Being multilingual is “really is great for your brain, for being a world citizen,” Grafte said. “It opens so many doors. It’s the most wonderful gift you can give a child. Just having a second language can change your life.”
Grafte said the performing arts program will run until school classrooms reopen.
Both the bilingual program for younger students and the performing arts program will be capped at 10 students per room among Ooh La La’s three La Jolla rooms and one in Pacific Beach to allow for strict adherence to pandemic-related safety protocols and to “keep education and learning at the highest quality,” Grafte said.
Susanne Yao said she hopes to enroll her 6-year-old daughter Lola in the bilingual program. Lola, a dance student at Grafte’s Pacific Beach studio, is set to enter first grade at Barnard Mandarin Magnet Elementary School in Pacific Beach. Yao is concerned that Barnard can’t currently provide a “match for my vision of education for my kid.”
Barnard is part of the San Diego Unified School District, which announced last month that it would start the school year Aug. 31 with distance learning. SDUSD plans a six-hour school day for students including up to three hours of live online instruction, at least two hours of independent work and at least one hour of working in small groups or going to virtual office hours.

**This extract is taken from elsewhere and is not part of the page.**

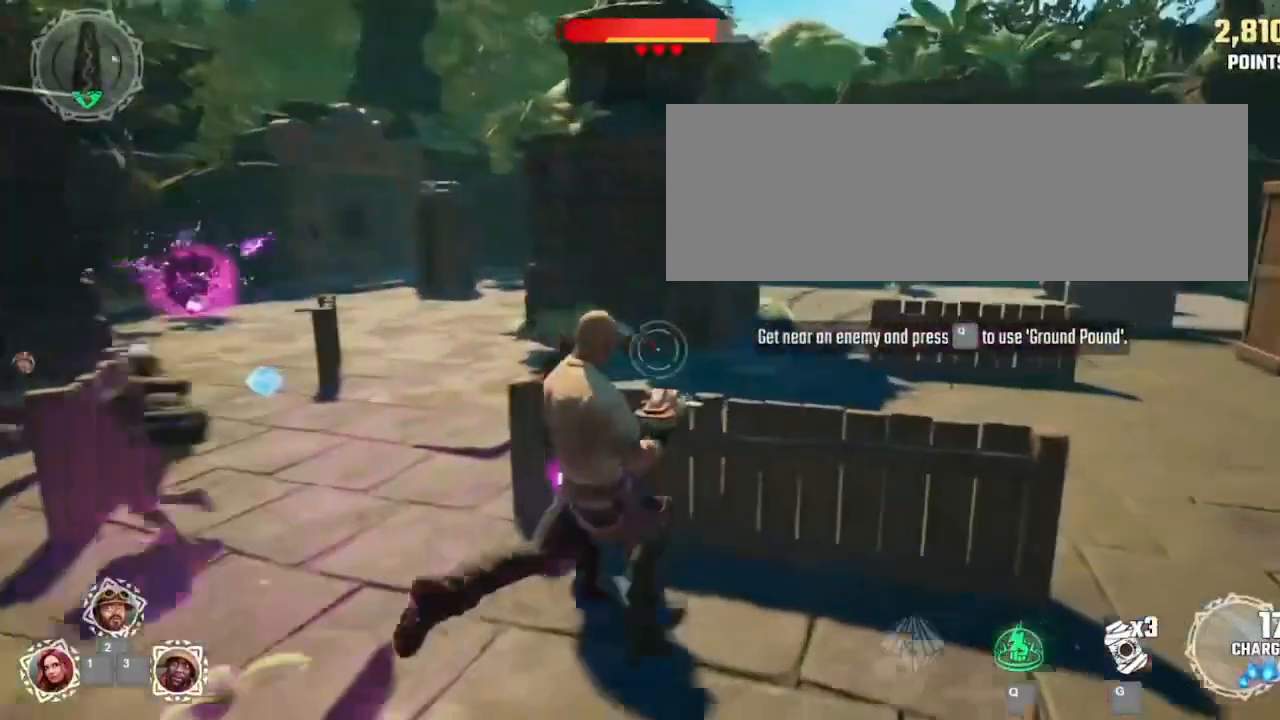
{"keys": ["q"], "mouse": [], "events": []}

Yao, a high school speech and language pathologist, said the “real-life interaction and the consistency” offered by Grafte’s program are “huge.”

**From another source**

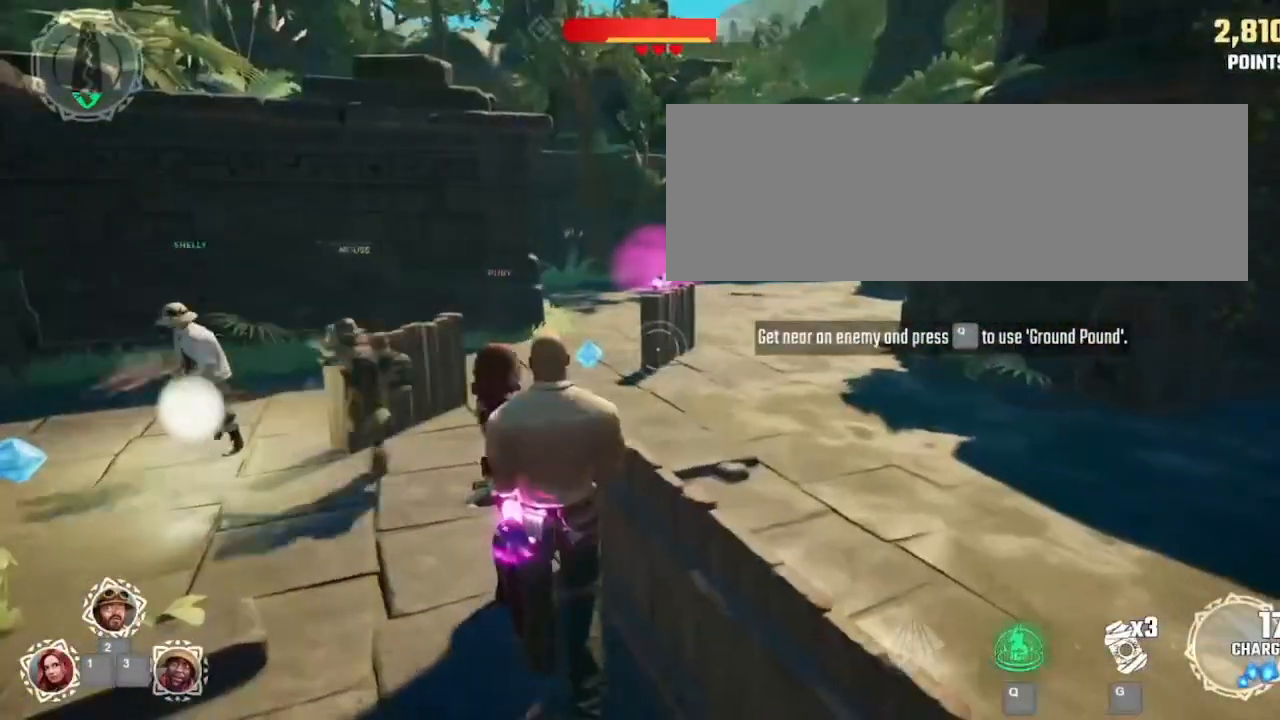
{"keys": ["q"], "mouse": [], "events": []}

“I love the teachers at OLL; I have a lot of confidence in [Grafte’s] ability to put together a program that will be impactful,” Yao said.

Ooh La La also is following other Centers for Disease Control and Prevention safety measures and public health directives as a designated child care and day camp facility, which are allowed to remain open under certain regulations. The academy also is conducting its dance classes outdoors on two dance floors built recently to “make dancing safer for our students,” Grafte said.

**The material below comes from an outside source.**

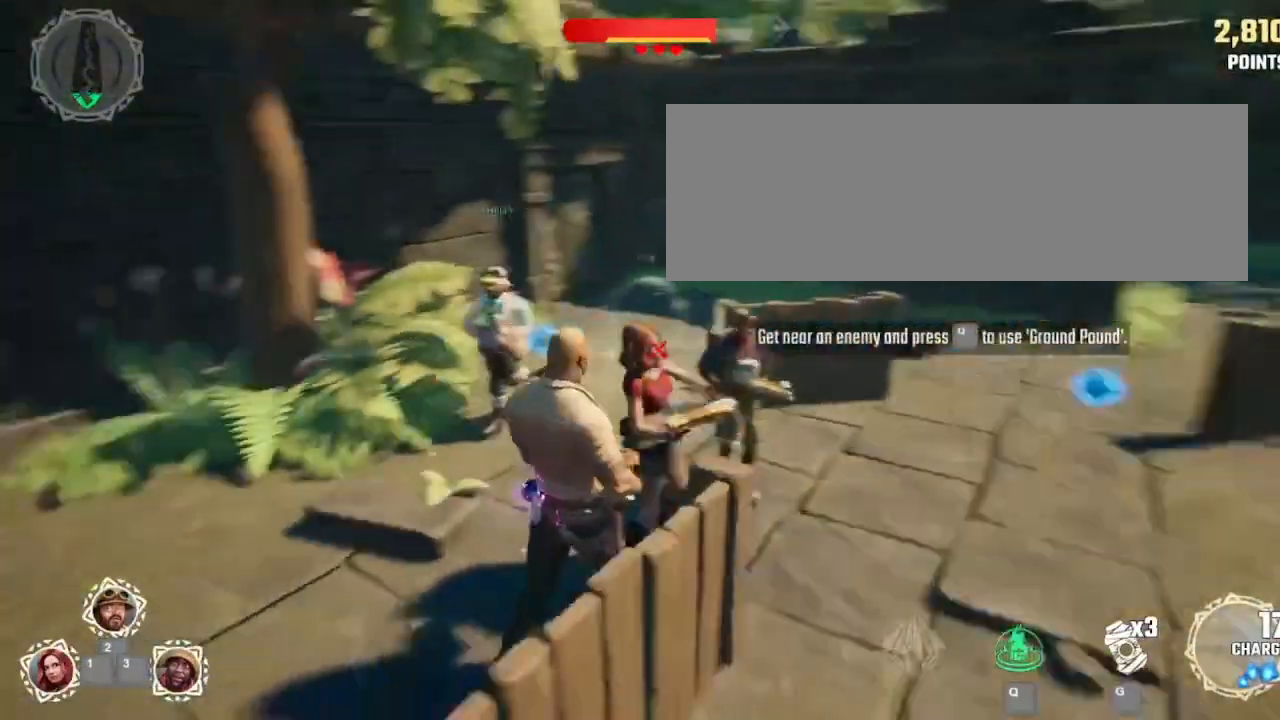
{"keys": ["q"], "mouse": [], "events": []}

Grafte said she hopes the new programs offer parents an innovative alternative to renting space for daily tutoring or gathering at someone’s house for a pandemic pod.
“We have all the infrastructure and 13 years of child care and instructional experience,” Grafte said. “I want to be able to utilize my space.”
The bilingual program will cost $800 monthly for half time (either academic or performing arts) and $1,600 monthly for full time. The performing arts program will run $1,500 per month.
Grafte said she has about five interested families so far and is “pretty confident that the bilingual homeschool program will run in La Jolla.”
“I love finding solutions,” Grafte said. “We’re a small business, we find things, we build solutions. We love our community; we want to make sure we’re still standing. The dream has to continue.”